Given data below:
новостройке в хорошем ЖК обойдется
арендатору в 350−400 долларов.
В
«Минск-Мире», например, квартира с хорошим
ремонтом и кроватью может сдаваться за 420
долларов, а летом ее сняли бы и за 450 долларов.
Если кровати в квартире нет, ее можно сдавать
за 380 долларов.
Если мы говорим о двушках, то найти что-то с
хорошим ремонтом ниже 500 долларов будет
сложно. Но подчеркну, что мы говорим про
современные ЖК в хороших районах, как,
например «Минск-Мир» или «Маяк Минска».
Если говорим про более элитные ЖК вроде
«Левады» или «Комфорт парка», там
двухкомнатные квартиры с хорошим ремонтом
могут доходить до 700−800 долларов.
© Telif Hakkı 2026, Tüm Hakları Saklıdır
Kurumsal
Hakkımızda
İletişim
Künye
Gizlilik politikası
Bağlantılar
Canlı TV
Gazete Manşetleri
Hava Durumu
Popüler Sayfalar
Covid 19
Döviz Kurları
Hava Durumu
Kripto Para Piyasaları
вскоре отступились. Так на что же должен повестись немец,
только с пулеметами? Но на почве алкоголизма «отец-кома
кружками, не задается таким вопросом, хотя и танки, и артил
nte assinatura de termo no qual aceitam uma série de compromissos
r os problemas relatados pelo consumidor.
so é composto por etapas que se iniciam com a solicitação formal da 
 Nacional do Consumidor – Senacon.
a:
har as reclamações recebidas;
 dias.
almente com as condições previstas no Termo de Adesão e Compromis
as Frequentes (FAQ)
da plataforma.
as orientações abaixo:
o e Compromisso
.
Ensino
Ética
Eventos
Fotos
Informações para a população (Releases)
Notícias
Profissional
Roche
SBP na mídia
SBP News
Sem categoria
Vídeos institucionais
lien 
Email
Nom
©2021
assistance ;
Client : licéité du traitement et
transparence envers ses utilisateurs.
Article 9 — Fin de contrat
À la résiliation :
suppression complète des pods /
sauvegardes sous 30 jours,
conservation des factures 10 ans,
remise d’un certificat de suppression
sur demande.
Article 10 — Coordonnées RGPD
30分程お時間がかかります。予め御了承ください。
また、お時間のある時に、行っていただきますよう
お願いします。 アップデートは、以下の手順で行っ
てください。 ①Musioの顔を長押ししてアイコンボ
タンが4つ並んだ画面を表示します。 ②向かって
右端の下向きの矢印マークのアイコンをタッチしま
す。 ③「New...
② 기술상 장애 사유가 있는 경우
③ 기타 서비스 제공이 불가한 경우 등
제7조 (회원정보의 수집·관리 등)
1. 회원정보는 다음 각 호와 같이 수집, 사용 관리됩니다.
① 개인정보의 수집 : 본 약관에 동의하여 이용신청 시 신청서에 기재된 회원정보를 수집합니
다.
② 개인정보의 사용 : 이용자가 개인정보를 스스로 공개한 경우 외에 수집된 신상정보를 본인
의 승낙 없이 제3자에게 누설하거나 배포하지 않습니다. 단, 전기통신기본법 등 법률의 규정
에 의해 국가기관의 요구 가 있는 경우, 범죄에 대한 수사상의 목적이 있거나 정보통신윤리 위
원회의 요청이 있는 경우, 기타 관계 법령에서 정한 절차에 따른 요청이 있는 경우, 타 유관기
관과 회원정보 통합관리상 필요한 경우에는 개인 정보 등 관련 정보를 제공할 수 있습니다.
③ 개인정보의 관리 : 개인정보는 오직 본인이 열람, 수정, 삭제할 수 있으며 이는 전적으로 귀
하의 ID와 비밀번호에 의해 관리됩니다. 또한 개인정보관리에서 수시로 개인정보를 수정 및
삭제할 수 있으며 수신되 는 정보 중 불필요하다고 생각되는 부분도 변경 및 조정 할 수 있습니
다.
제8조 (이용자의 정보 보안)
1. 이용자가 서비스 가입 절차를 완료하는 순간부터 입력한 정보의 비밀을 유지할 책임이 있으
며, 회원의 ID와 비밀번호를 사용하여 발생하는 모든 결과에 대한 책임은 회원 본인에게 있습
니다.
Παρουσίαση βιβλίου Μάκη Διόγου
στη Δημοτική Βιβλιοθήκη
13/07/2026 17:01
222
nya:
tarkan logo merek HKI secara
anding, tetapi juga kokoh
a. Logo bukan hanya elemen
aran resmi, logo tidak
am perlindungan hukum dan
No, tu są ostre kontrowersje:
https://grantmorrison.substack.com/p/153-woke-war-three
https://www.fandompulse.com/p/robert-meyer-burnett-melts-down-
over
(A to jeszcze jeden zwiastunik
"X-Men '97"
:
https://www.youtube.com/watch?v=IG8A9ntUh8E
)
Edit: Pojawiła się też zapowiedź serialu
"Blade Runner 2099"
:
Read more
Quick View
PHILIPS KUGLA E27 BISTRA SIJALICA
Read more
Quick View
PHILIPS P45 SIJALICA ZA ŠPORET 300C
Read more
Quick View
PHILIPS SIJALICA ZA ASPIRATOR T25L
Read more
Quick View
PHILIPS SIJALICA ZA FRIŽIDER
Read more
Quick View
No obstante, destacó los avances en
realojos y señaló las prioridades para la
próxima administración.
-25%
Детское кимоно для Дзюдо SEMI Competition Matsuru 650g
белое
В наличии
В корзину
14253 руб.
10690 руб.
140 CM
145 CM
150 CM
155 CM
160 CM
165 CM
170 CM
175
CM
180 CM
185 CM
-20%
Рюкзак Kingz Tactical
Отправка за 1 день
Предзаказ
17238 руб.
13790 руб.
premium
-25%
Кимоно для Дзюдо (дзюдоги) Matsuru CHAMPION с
End of Given data.
→ Exercise requirements: Reproduce all of the lines above, swapping each occurrence of "Quick View" for "Preview" and leaving everything else unchanged.

→ Result for this task:
новостройке в хорошем ЖК обойдется
арендатору в 350−400 долларов.
В
«Минск-Мире», например, квартира с хорошим
ремонтом и кроватью может сдаваться за 420
долларов, а летом ее сняли бы и за 450 долларов.
Если кровати в квартире нет, ее можно сдавать
за 380 долларов.
Если мы говорим о двушках, то найти что-то с
хорошим ремонтом ниже 500 долларов будет
сложно. Но подчеркну, что мы говорим про
современные ЖК в хороших районах, как,
например «Минск-Мир» или «Маяк Минска».
Если говорим про более элитные ЖК вроде
«Левады» или «Комфорт парка», там
двухкомнатные квартиры с хорошим ремонтом
могут доходить до 700−800 долларов.
© Telif Hakkı 2026, Tüm Hakları Saklıdır
Kurumsal
Hakkımızda
İletişim
Künye
Gizlilik politikası
Bağlantılar
Canlı TV
Gazete Manşetleri
Hava Durumu
Popüler Sayfalar
Covid 19
Döviz Kurları
Hava Durumu
Kripto Para Piyasaları
вскоре отступились. Так на что же должен повестись немец,
только с пулеметами? Но на почве алкоголизма «отец-кома
кружками, не задается таким вопросом, хотя и танки, и артил
nte assinatura de termo no qual aceitam uma série de compromissos
r os problemas relatados pelo consumidor.
so é composto por etapas que se iniciam com a solicitação formal da 
 Nacional do Consumidor – Senacon.
a:
har as reclamações recebidas;
 dias.
almente com as condições previstas no Termo de Adesão e Compromis
as Frequentes (FAQ)
da plataforma.
as orientações abaixo:
o e Compromisso
.
Ensino
Ética
Eventos
Fotos
Informações para a população (Releases)
Notícias
Profissional
Roche
SBP na mídia
SBP News
Sem categoria
Vídeos institucionais
lien 
Email
Nom
©2021
assistance ;
Client : licéité du traitement et
transparence envers ses utilisateurs.
Article 9 — Fin de contrat
À la résiliation :
suppression complète des pods /
sauvegardes sous 30 jours,
conservation des factures 10 ans,
remise d’un certificat de suppression
sur demande.
Article 10 — Coordonnées RGPD
30分程お時間がかかります。予め御了承ください。
また、お時間のある時に、行っていただきますよう
お願いします。 アップデートは、以下の手順で行っ
てください。 ①Musioの顔を長押ししてアイコンボ
タンが4つ並んだ画面を表示します。 ②向かって
右端の下向きの矢印マークのアイコンをタッチしま
す。 ③「New...
② 기술상 장애 사유가 있는 경우
③ 기타 서비스 제공이 불가한 경우 등
제7조 (회원정보의 수집·관리 등)
1. 회원정보는 다음 각 호와 같이 수집, 사용 관리됩니다.
① 개인정보의 수집 : 본 약관에 동의하여 이용신청 시 신청서에 기재된 회원정보를 수집합니
다.
② 개인정보의 사용 : 이용자가 개인정보를 스스로 공개한 경우 외에 수집된 신상정보를 본인
의 승낙 없이 제3자에게 누설하거나 배포하지 않습니다. 단, 전기통신기본법 등 법률의 규정
에 의해 국가기관의 요구 가 있는 경우, 범죄에 대한 수사상의 목적이 있거나 정보통신윤리 위
원회의 요청이 있는 경우, 기타 관계 법령에서 정한 절차에 따른 요청이 있는 경우, 타 유관기
관과 회원정보 통합관리상 필요한 경우에는 개인 정보 등 관련 정보를 제공할 수 있습니다.
③ 개인정보의 관리 : 개인정보는 오직 본인이 열람, 수정, 삭제할 수 있으며 이는 전적으로 귀
하의 ID와 비밀번호에 의해 관리됩니다. 또한 개인정보관리에서 수시로 개인정보를 수정 및
삭제할 수 있으며 수신되 는 정보 중 불필요하다고 생각되는 부분도 변경 및 조정 할 수 있습니
다.
제8조 (이용자의 정보 보안)
1. 이용자가 서비스 가입 절차를 완료하는 순간부터 입력한 정보의 비밀을 유지할 책임이 있으
며, 회원의 ID와 비밀번호를 사용하여 발생하는 모든 결과에 대한 책임은 회원 본인에게 있습
니다.
Παρουσίαση βιβλίου Μάκη Διόγου
στη Δημοτική Βιβλιοθήκη
13/07/2026 17:01
222
nya:
tarkan logo merek HKI secara
anding, tetapi juga kokoh
a. Logo bukan hanya elemen
aran resmi, logo tidak
am perlindungan hukum dan
No, tu są ostre kontrowersje:
https://grantmorrison.substack.com/p/153-woke-war-three
https://www.fandompulse.com/p/robert-meyer-burnett-melts-down-
over
(A to jeszcze jeden zwiastunik
"X-Men '97"
:
https://www.youtube.com/watch?v=IG8A9ntUh8E
)
Edit: Pojawiła się też zapowiedź serialu
"Blade Runner 2099"
:
Read more
Preview
PHILIPS KUGLA E27 BISTRA SIJALICA
Read more
Preview
PHILIPS P45 SIJALICA ZA ŠPORET 300C
Read more
Preview
PHILIPS SIJALICA ZA ASPIRATOR T25L
Read more
Preview
PHILIPS SIJALICA ZA FRIŽIDER
Read more
Preview
No obstante, destacó los avances en
realojos y señaló las prioridades para la
próxima administración.
-25%
Детское кимоно для Дзюдо SEMI Competition Matsuru 650g
белое
В наличии
В корзину
14253 руб.
10690 руб.
140 CM
145 CM
150 CM
155 CM
160 CM
165 CM
170 CM
175
CM
180 CM
185 CM
-20%
Рюкзак Kingz Tactical
Отправка за 1 день
Предзаказ
17238 руб.
13790 руб.
premium
-25%
Кимоно для Дзюдо (дзюдоги) Matsuru CHAMPION с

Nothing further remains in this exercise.